Dr Aaron Carroll summarizes some three recent bits of medical news in the following video (which runs only about 4 1/2 minutes):
Carroll, a pediatrician, notes that while a recent survey show some reduction in childhood exposure to violence, crime, and abuse, the numbers remain troubling. He also mentions in passing last month’s Supreme Court decision against a politically-motivated lawsuit that would have invalidated part of the Affordable Care Act based on a bit of ambiguous wording from a drafting error that is plainly contradicted elsewhere in the law, not to mention its legislative history.
The first item he addresses touches on a question that has interested me for some time: Why does healthcare in the U.S. cost so much more than in other developed countries with comparable outcomes? Does it have to do with higher pay for U.S. professional? Carroll points to research (published here) showing what healthcare workers in the U.S. make relative to Americans in other sectors of the economy. Briefly, even after taking into account differenced in education and experience, doctors and nurses make a lot more than their counterparts in other sectors, about 50 percent more for doctors and 40 percent for nurses.
(However, most other people working in healthcare make about the same or a little less than their non-healthcare counterparts after making education/experience/demographics adjustments.)
But the relatively high pay of doctors and nurses doesn’t go very far toward explaining very much about why U.S. healthcare costs so much. As Carroll notes, doctors’ incomes account for under 7 percent of healthcare spending, and pay to nurses comes to less than 7 percent.
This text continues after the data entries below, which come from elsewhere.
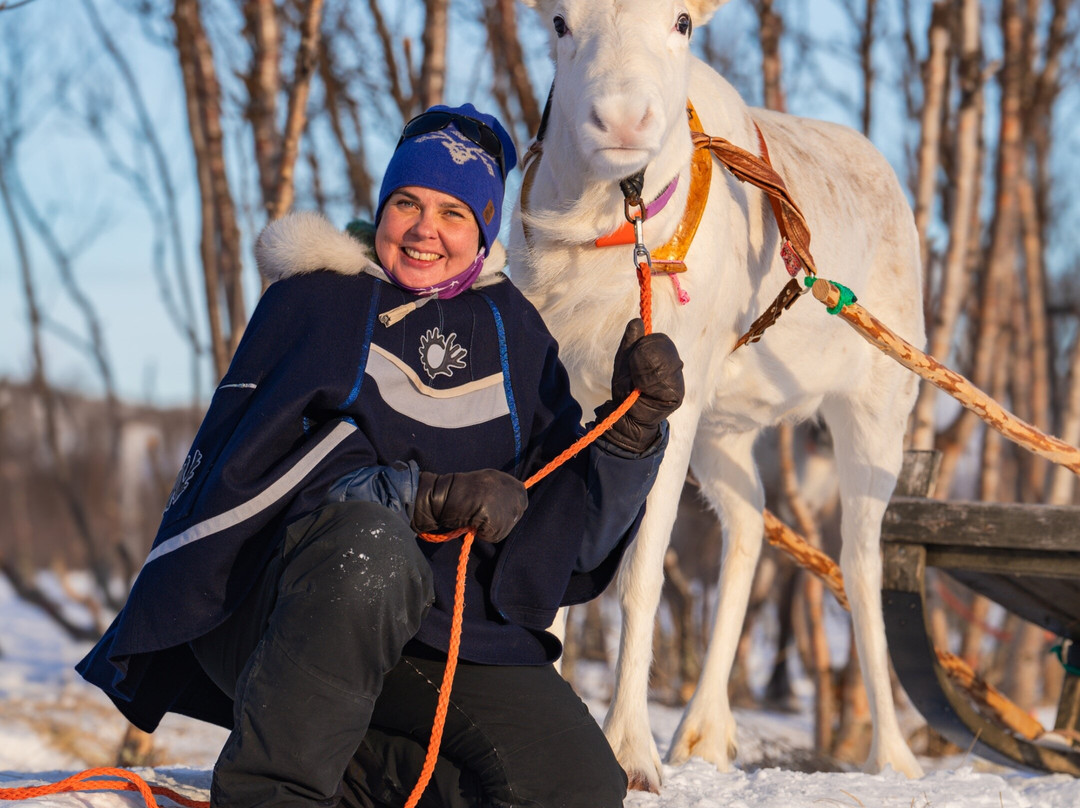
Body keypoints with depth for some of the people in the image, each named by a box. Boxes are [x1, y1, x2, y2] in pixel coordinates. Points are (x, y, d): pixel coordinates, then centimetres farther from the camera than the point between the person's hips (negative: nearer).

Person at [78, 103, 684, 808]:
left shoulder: (511, 334, 13)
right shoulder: (312, 304, 3)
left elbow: (569, 535, 9)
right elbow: (257, 469, -11)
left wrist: (634, 427, -8)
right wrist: (428, 497, -21)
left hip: (446, 628, 4)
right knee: (366, 536, -39)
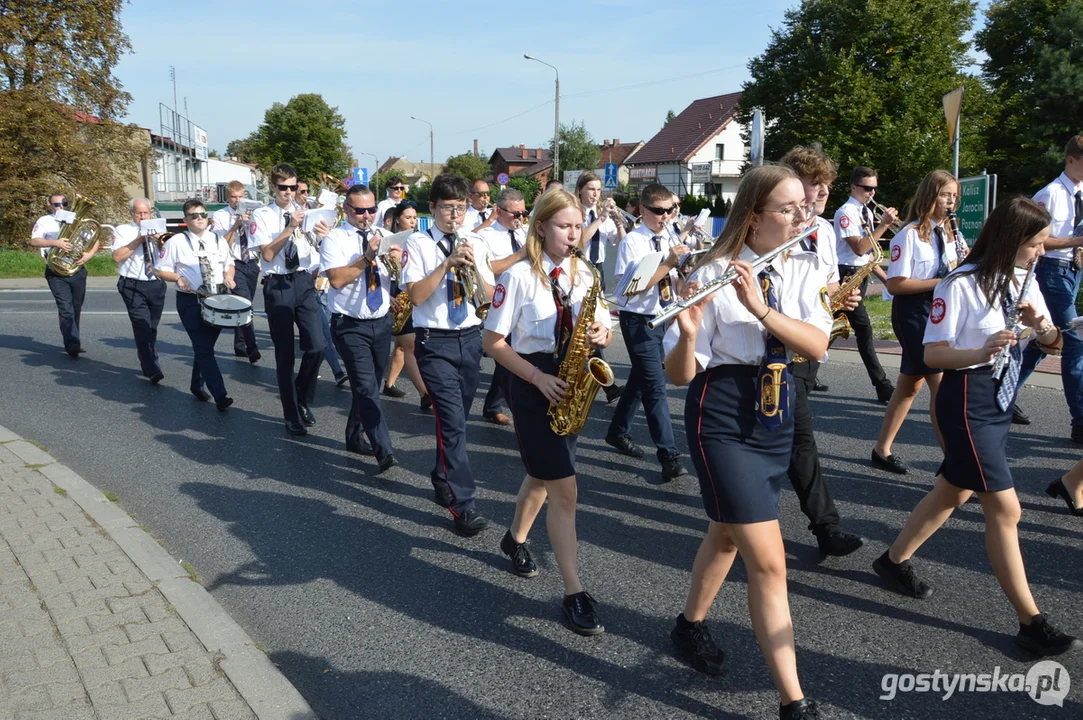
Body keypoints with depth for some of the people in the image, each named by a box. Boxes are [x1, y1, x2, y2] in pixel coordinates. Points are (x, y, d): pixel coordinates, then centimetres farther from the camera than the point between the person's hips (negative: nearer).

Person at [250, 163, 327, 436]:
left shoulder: (305, 212, 7)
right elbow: (268, 254, -12)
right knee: (285, 354, 5)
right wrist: (291, 227, -19)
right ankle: (292, 415, 18)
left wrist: (324, 237, -18)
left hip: (304, 282, 2)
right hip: (277, 286, -2)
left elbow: (320, 250, 4)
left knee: (316, 346, -10)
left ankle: (303, 399, 16)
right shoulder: (261, 215, 0)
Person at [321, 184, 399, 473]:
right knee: (367, 388, -12)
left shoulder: (382, 237, 11)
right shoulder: (334, 239, -6)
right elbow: (337, 279, -19)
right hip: (351, 326, -6)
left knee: (368, 385, 15)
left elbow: (396, 277, 14)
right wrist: (367, 256, -24)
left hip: (382, 322, 6)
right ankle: (384, 452, -14)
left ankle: (354, 437, 33)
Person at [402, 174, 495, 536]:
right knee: (452, 420, -12)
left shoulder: (476, 244, 9)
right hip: (435, 342, -5)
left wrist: (473, 268, -12)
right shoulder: (418, 244, -3)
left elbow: (489, 298, 5)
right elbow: (416, 295, -14)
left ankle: (442, 480, 34)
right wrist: (447, 263, -19)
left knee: (456, 418, 14)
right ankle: (462, 503, -9)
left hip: (470, 338, 5)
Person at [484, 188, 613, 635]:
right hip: (533, 383, -6)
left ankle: (515, 539, 47)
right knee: (564, 488, -8)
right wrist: (539, 378, -18)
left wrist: (600, 334, -14)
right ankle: (574, 593, -1)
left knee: (543, 474, 21)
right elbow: (493, 342, -10)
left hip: (571, 382, 6)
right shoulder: (519, 276, -10)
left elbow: (602, 330, 11)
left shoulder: (584, 274, 5)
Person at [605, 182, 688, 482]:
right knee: (655, 386, -9)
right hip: (639, 320, -7)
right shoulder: (632, 242, -13)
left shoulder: (669, 239, 6)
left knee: (640, 378, 18)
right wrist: (668, 263, -24)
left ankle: (618, 432, 37)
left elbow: (675, 284, 8)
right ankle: (669, 455, -7)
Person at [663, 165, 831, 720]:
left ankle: (691, 623, 47)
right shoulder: (712, 276, -15)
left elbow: (817, 345, -16)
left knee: (729, 532, 22)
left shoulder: (807, 270, 0)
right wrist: (689, 333, -36)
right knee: (768, 561, -6)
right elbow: (679, 374, -15)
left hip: (777, 413, 6)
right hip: (722, 419, -6)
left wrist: (761, 309, -30)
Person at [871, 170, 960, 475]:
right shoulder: (910, 235, -13)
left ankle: (882, 450, 23)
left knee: (912, 384, 13)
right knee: (940, 384, -10)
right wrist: (941, 281, -23)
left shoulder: (946, 232, 11)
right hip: (913, 314, -8)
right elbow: (895, 284, -18)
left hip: (939, 312, 9)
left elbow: (950, 272, 19)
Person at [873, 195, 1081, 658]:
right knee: (1005, 508, -6)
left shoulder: (1023, 281, 7)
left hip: (1001, 402, 8)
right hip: (967, 401, -8)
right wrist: (983, 351, -31)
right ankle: (1031, 622, 3)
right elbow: (932, 354, -15)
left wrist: (1039, 322, -11)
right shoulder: (962, 285, -16)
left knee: (954, 491, 17)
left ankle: (894, 561, 34)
If all the surplus compensation (above what the counterparts make in other sectors) could be eliminated, it would reduce healthcare spending by just 6 percent.
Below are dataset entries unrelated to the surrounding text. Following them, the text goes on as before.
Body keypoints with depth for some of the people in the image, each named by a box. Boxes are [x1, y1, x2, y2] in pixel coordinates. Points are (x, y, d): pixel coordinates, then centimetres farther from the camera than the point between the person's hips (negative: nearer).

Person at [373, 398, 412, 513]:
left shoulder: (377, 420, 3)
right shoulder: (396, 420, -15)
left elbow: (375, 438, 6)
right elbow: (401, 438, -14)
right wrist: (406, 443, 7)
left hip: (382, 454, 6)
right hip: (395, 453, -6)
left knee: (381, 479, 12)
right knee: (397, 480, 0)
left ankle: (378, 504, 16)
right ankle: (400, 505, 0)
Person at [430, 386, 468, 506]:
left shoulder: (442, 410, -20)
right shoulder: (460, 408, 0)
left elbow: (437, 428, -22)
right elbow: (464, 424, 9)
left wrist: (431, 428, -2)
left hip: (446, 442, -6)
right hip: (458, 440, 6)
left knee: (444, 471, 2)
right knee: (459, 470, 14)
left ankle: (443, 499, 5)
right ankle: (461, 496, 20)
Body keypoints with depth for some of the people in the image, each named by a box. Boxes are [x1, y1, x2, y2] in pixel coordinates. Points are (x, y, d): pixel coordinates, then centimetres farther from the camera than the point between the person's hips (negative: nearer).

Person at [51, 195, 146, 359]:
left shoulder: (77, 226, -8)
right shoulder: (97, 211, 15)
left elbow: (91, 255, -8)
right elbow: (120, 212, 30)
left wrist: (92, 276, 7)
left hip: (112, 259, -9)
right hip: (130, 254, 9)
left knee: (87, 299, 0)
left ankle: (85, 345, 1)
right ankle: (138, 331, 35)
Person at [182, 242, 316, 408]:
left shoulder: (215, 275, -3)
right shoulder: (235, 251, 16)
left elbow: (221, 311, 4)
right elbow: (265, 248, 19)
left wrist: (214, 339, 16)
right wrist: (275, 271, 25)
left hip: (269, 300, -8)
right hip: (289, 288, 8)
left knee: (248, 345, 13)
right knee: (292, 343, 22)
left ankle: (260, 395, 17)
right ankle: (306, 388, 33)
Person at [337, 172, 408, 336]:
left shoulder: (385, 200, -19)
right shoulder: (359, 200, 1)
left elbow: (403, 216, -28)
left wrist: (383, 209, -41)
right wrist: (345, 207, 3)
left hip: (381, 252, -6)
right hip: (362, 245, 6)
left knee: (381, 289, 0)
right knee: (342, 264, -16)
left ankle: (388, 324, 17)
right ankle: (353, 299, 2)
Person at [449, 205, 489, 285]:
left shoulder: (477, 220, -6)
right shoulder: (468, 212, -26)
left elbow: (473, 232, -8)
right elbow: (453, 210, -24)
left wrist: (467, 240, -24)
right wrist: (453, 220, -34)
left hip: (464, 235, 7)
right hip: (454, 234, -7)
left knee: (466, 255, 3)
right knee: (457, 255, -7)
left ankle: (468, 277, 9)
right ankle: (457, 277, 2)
And, I’d personally add, maybe we want to pay doctors and nurses more, nurses especially.
OK, so if high pay doesn’t explain very much of our high healthcare costs, what does? Carroll doesn’t get into that, but the obvious villain that occurs to a lot of people is health insurance companies. But the health insurance industry’s profit margins are actually pretty modest in comparison with other sectors, and nowadays to a fair extent the amount insurance companies can spend on combined profits and overhead is limited by the Affordable Care Act. What about malpractice lawsuits? Not that big a deal, it turns out. It does add something, but states such as Texas that strictly limit malpractice payouts don’t have significantly lower healthcare costs.
On the other hand, drug companies make loads of money, we tend to have a lot more hardware (MRI and CT machines and the like) than other countries do, and our incredibly complicated and bureaucratic non-standardized system for billing and payments adds a huge level of overhead throughout the system.
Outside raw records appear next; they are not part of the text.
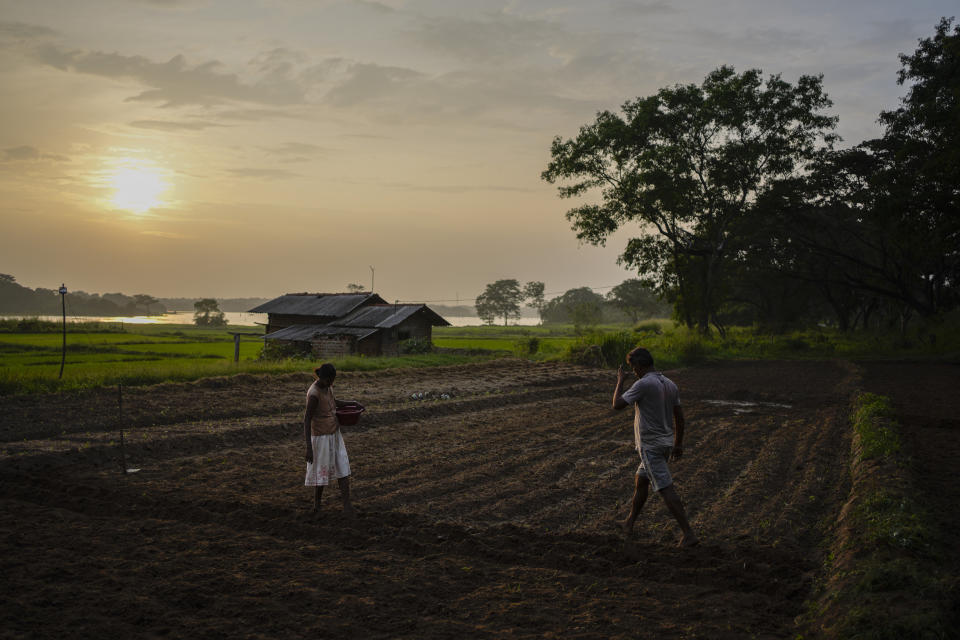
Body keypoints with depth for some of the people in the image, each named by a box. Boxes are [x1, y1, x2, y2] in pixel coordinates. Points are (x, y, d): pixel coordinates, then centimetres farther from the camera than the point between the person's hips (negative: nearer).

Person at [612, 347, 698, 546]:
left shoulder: (644, 384, -19)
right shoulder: (670, 384, 6)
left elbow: (617, 404, -15)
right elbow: (679, 417, 11)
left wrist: (620, 381, 0)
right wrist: (678, 444, 19)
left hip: (650, 446, -9)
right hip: (666, 443, 9)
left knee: (667, 490, -7)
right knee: (640, 482, 22)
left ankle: (688, 534, -8)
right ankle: (629, 523, 36)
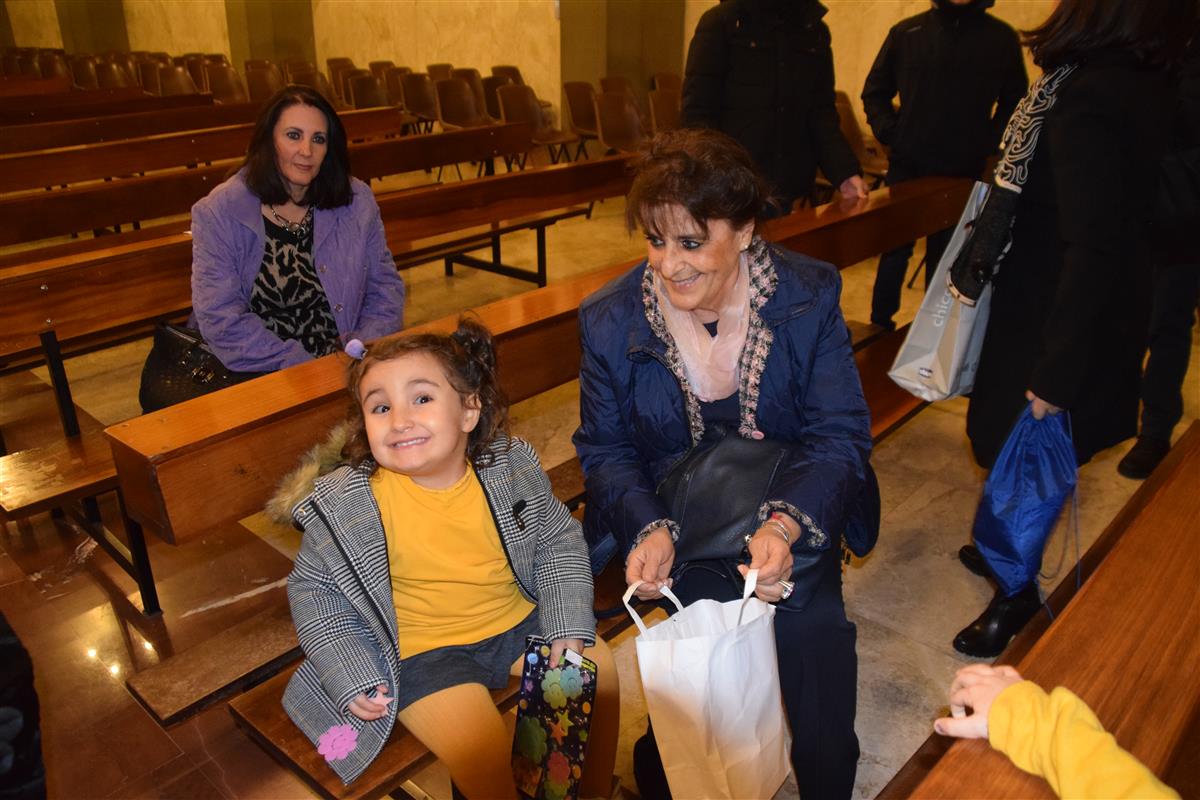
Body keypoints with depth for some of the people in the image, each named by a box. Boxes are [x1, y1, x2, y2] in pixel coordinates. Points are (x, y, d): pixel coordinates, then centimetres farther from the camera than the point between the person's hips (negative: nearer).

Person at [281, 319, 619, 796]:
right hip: (423, 650, -3)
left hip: (515, 620, 4)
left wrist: (569, 626, -9)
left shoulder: (510, 467, -11)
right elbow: (311, 589, -4)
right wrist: (351, 677, -11)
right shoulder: (346, 505, -17)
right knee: (484, 749, -21)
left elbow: (559, 540, 2)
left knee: (598, 667, -2)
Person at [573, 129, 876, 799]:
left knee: (813, 620, -22)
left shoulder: (810, 297, -6)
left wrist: (786, 523, -27)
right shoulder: (609, 322, -4)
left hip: (789, 505, 1)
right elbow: (605, 450, -1)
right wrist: (649, 528, -20)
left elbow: (840, 434, -9)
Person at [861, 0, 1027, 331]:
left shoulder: (1001, 38, 3)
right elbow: (875, 91, 10)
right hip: (906, 166, 0)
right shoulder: (907, 31, 3)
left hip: (963, 172, 0)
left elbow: (1014, 102, 9)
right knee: (894, 249, 6)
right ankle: (880, 326, 18)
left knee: (946, 255, 9)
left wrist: (988, 143, -4)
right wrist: (888, 132, -3)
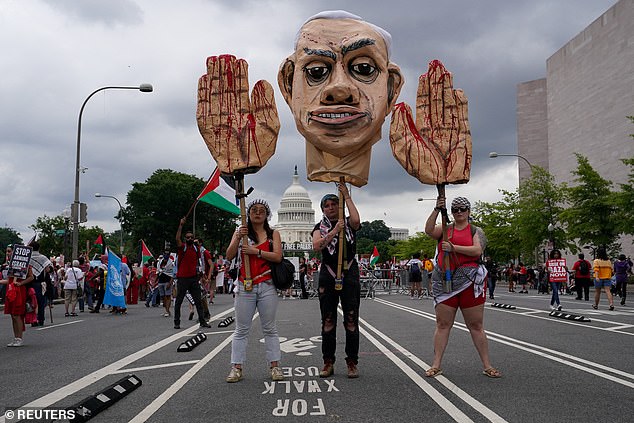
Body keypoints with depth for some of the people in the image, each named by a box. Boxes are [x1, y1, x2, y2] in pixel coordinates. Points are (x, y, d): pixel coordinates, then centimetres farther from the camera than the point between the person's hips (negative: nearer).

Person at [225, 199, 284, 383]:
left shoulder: (273, 234, 8)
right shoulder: (240, 232, 11)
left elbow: (278, 257, -6)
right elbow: (229, 256, 1)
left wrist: (256, 251, -15)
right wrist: (238, 239, -14)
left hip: (267, 286, -1)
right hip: (244, 286, 1)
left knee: (270, 328, 4)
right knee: (241, 329, 3)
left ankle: (275, 366, 9)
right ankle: (236, 368, 6)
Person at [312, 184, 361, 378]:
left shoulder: (349, 223, 8)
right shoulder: (320, 227, 10)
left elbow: (356, 220, -18)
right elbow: (316, 246, -9)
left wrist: (347, 196, -9)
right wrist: (334, 231, -17)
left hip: (349, 272, -1)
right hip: (328, 273, 1)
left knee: (351, 320, -2)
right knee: (328, 321, 4)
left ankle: (352, 363, 5)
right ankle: (328, 362, 11)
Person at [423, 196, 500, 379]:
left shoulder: (475, 231, 8)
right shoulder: (445, 229, 13)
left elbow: (477, 250, -10)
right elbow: (429, 230, -7)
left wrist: (453, 248, -16)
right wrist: (437, 210, -16)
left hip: (468, 281, -1)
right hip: (444, 282, 2)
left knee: (476, 326, 4)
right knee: (442, 324, 2)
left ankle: (487, 365, 10)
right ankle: (436, 365, 5)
Stop me if you’ve heard this, but about a year and a half ago I was seen briefly by a team of three doctors over a period of perhaps an hour, a visit that in the end proved entirely useless. Over the following months I received and paid a whole series of bills for this one visit. These bills were impossible to me to interpret despite my having a degree in math and decades of experience as a businessman and investor. I finally contacted the healthcare system in question and asked for an itemized bill explaining just what the dickens I was being billed for and why the bills kept coming months after the single visit. A short while later I received a non-itemized bill that was identical to the immediately previous bill I’d received except for the words “Itemized Bill” added at the top. (I am not making this up.) The bills did stop at that point, however, no doubt a mere coincidence.
(Updated 2015 July 15 to correct typos and improve clarity.)